Salgın sürecinde, mesleki yönde yaşanan sorunsal hassasiyetleri öne çıkarma gayreti içinde olanları, aynı konuda kılını dahi kıpırdatmayıp, sosyal medya şovlarıyla günü kurtarmaya çalışanlarla birlikte aynı cümle içinde geçirme acizliği içinde bulunan her kim varsa, geçtiğimiz hafta içinde gerek cemiyetimizin gerekse federasyonumuzun sektörümüze yönelik, uyarı, açıklama ve çabasını görecektir.

***

Salgın bize çok şey düşündürttü, söyletti. Psikolojilerimizi alt üst etti. Özellikle de ekonomi olarak çalkantılı günler yaşadığımız ya da yaşayacağımız aşikar.

Bu süreçte yaşanan ekonomik buhrandan her kesim etkilendi.

Hatırlasanıza, aile ekonomisine katkı sunmak ve evde oturan kadınlarımızın üretmelerini sağlamak ve topluma karışmalarını sağlamaya yönelik birçok çalışma, proje ve girişimleri izliyor, bizler de bunları haber olarak kamuoyuna sunuyorduk.

Aslına bakarsanız bugün en dezavantajlı kesimde o kadınlarımızın olduğunu söyleyebiliriz.

Kim mi o kadınlar?

Evlere temizliğe giderek, evinde kendi imkanlarıyla pasta-börek yaparak, pazaryerinde elişi ürünler yapıp, satarak geçimini sağlayan kadınlar.

Bunların yanında bir de, 3-4 çocuğu olup, eşleri cezaevinde olan kadınlar…

Çalışmıyorlar, mağdur durumdalar.

***

Sadece kadınlar mı?

Elbette her kesim.

Özellikle el emeğiyle ekmeğini çıkartanlar mesela.

Berber ve kuaförlerin yanı sıra, bu meslek erbaplarının yanında çalışan kesim var mesela.

Şu anda işsiz kaldılar.

Ve daha niceleri. Bu örnekler çoğaltılabilir elbette.

Her sektör mağdur ve bu işin ne zaman sonuçlanacağını bilmiş olsak bile, delik her geçen gün daha da büyüyor.

Bu nedenle Valilik ve Kaymakamlık kanalıyla, ülkenin önde gelen yardım kuruluşlarının illerdeki temsilcilerinin yaptığı yardımlar önem arz ediyor.

Bu yardımların duyurulması da hedef kitlelerin bilgilerinin olması açısından da yararlı oluyor.

Mağduriyet yaşayan vatandaşlarımız, Valilik ve Kaymakamlıklara ya da yardım kuruluşlarına başvursunlar.

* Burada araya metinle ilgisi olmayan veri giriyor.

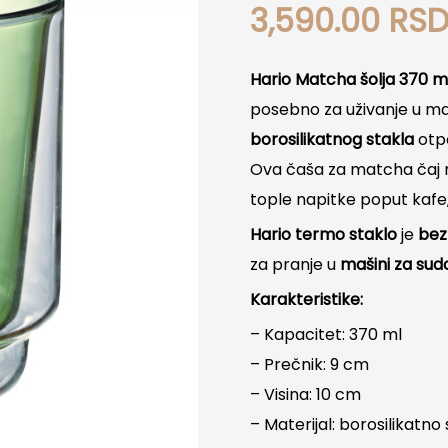
3,590.00
RS
Hario Matcha šolja 370 m
posebno za uživanje u ma
borosilikatnog stakla
otpo
Ova čaša za matcha čaj ne 
tople napitke poput kafe,
Hario termo staklo
je
be
za pranje u
mašini za sud
Karakteristike:
– Kapacitet: 370 ml
– Prečnik: 9 cm
– Visina: 10 cm
– Materijal: borosilikatn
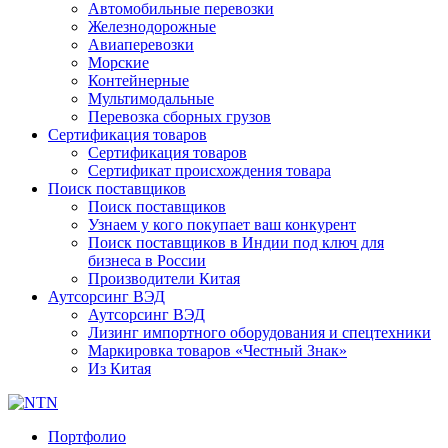
Автомобильные перевозки
Железнодорожные
Авиаперевозки
Морские
Контейнерные
Мультимодальные
Перевозка сборных грузов
Сертификация товаров
Сертификация товаров
Сертификат происхождения товара
Поиск поставщиков
Поиск поставщиков
Узнаем у кого покупает ваш конкурент
Поиск поставщиков в Индии под ключ для
бизнеса в России
Производители Китая
Аутсорсинг ВЭД
Аутсорсинг ВЭД
Лизинг импортного оборудования и спецтехники
Маркировка товаров «Честный Знак»
Из Китая
Портфолио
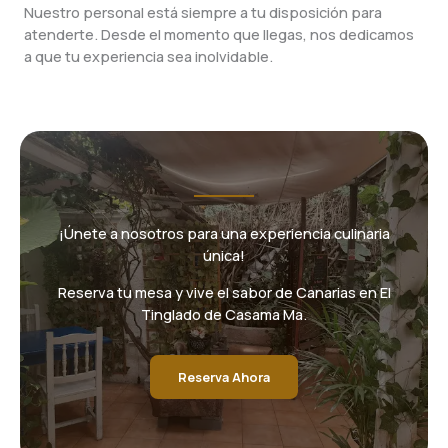
Nuestro personal está siempre a tu disposición para
atenderte. Desde el momento que llegas, nos dedicamos
a que tu experiencia sea inolvidable.
¡Únete a nosotros para una experiencia culinaria
única!
Reserva tu mesa y vive el sabor de Canarias en El
Tinglado de Casama Ma.
Reserva Ahora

En azından bu sorunsal süreçte bir nebze olsun rahat nefes alabileceklerdir.

***

Türk sağlık sistemi olarak salgın sürecini iyi yürüttüğümüzü söyleyebiliriz. Gelişmiş olarak bilinen ülkelerin durumu ortada.

Bu anlamda Sağlık Bakanlığımıza, illerdeki sağlık teşkilatlarımıza, sağlık çalışanlarımıza ne kadar teşekkür etsek azdır.

Bunun yanında canhıraş şekilde vatandaşa yardım ulaştırmaya çalışan devlet yetkililerimiz ile yardım kuruluşlarını da yürekten kutluyorum.

Kısır gündem yaklaşımlarına değil, kamu yararı niyetini görmek yararlı olacaktır.